Pembangunan 5 Ribu BTS di Wilayah Terluar Terganjal Masalah Biaya
Pemerintah menargetkan pembangunan 5 ribu Base Transceiver Station (BTS) di wilayah terdepan, terluar dan tertinggal (3T) Indonesia hingga 2020. Menurut Badan Aksesbilitas Telekomunikasi dan Informasi (BAKTI), butuh dana sekitar Rp 6 triliun untuk mencapai target tersebut.
Sementara, uang yang diterima BAKTI hanya sekitar Rp 2,5 triliun saat ini. "Itu rasanya kurang," kata Direktur Utama BAKTI Anang Latif usai diskusi bertajuk 'Merdeka Sinyal 100 Persen dan Menyongsong Industrialisasi 4.O' di Jakarta, Kamis (27/12).
Anggaran sekitar Rp 2,5 triliun itu diperoleh dari pungutan 1,25% terhadap total pendapatan perusahaan telekomunikasi sekitar Rp 200 triliun.
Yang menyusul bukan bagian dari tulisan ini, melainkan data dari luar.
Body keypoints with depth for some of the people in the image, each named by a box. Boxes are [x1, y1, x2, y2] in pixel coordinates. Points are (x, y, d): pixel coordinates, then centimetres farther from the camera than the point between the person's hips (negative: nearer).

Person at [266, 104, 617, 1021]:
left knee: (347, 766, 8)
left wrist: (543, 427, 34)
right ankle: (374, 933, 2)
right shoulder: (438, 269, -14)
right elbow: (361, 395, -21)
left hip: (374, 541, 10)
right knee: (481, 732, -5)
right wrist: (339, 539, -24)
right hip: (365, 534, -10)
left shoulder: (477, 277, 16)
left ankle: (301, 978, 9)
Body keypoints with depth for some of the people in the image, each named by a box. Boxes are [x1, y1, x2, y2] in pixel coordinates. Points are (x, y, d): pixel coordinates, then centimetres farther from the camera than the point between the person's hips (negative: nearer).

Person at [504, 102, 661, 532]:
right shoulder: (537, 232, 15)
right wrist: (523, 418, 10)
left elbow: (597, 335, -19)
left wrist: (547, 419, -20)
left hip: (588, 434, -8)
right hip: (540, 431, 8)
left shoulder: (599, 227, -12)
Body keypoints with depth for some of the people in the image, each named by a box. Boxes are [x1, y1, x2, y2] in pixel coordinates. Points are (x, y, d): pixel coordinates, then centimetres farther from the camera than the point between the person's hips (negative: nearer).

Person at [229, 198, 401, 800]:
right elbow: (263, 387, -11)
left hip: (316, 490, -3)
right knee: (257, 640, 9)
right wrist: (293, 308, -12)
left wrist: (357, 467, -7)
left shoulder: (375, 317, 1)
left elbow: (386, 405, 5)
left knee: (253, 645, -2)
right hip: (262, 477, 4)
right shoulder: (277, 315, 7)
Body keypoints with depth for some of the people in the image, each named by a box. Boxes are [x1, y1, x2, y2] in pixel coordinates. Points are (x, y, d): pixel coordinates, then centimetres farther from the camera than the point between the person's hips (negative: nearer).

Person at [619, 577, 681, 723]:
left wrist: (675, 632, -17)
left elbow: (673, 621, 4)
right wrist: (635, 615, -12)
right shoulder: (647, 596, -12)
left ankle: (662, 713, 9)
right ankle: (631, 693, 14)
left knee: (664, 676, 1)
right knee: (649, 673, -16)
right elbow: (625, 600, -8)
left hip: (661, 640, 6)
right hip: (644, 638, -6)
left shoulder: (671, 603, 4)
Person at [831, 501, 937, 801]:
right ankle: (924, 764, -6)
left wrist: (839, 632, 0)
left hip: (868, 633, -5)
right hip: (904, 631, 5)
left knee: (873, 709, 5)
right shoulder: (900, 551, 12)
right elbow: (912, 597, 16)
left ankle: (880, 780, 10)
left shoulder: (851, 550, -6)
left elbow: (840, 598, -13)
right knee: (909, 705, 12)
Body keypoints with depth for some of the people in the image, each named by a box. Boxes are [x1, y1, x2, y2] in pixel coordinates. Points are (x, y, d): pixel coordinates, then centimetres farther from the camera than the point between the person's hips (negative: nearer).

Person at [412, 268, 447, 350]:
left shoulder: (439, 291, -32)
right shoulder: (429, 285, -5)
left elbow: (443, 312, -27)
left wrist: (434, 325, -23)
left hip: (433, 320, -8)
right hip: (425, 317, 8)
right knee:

Dana itu disebut universal service obligation (USO).
Padahal perhitungannya, untuk membangun BTS layanan 2G butuh biaya Rp 80 juta per lokasi per bulannya. Sekitar Rp 40 juta untuk membeli tiang dan listrik. Lalu, sisanya untuk transmisi satelit. "Daerah terpencil itu tidak ada pilihan lain selain pakai satelit," kata Anang. Alhasil, setidaknya butuh Rp 1 miliar per lokasi per tahun.
Sementara, masyarakat di wilayah 3T meminta agar layanannya ditingkatkan menjadi 4G. Perhitungannya, butuh Rp 180 juta per lokasi per bulan untuk membangun infrastruktur telekomunikasi kapasitas 4G. Artinya, butuh sekitar Rp 2 miliar per lokasi per tahun.
(Baca: Rampung 100%, Proyek Palapa Ring Tengah Siap Uji Coba)
Belum lagi, biaya distribusi peralatan untuk membangun infrastruktur telekomunikasi di wilayah 3T sangat besar. Perhitungan dia, butuh sekitar Rp 300 juta hingga Rp 1 miliar per lokasi untuk distribusi peralatan. "Karena ada yang harus pakai helikopter," ujarnya. Jika tidak bisa juga, harus menyewa satelit seharga Rp 960 juta per lokasi.
Maka, untuk memenuhi kebutuhan pendanaan guna membangun 5 ribu BTS, BAKTI mempertimbangkan alokasi dari Biaya Penyelenggaraan (BHP) sektor telekomunikasi. Ia mencatat, selama ini Kementerian Kominfo mendapat sekitar 10% dari total pendapatan perusahaan telekomunikasi untuk BHP.
Nah, sebagian dari 10% itulah yang ingin dimanfaatkan oleh BAKTI. "Industri telekomunikasi sedang suffer, kalau dipungut pasti tidak mau. Jadi uang BHP itu saja yang kami inginkan. Tapi itu harus didiskusikan dengan Kementerian Keuangan (Kemenkeu) dulu," ujar dia.
Saat ini, BAKTI sudah membangun sekitar 1 ribu dari target 5 ribu BTS hingga 2020. BTS yang sudah dibangun bisa dimanfaatkan oleh operator secara gratis. Di samping itu, Kementerian Kominfo juga membangun Palapa Ring untuk wilayah yang tidak diminati operator, namun masih bisa dijangkau.
(Baca: Lima Kebijakan jadi Utang Kominfo pada 2019)
Palapa Ring Barat sudah selesai sejak pertengahan tahun ini. "Kami sudah jualan terus (Palapa Ring). Kami juga bicara dengan Asosiasi Penyelenggara Jasa Internet Indonesia (APJII)," kata dia. Sementara itu, Palapa Ring Tengah sudah tuntas 100% per Desember 2018.
Adapun teknologi 2G sudah menjangkau 100% provinsi dan 90% dari total 83.218 desa di Indonesia. Sementara layanan 3G menjangkau 94% provinsi dan 70% desa. Lalu, 4G menjangkau 73% provinsi.
Kemudian, dari sekitar 22 ribu wilayah 3T, sekitar 15 ribu sudah terjangkau internet. Sedangkan yang bukan wilayah 3T, sekitar 59 ribu desa sudah terjangkau internet. Masih ada 1.200 desa di wilayah non 3T yang belum terjangkau internet.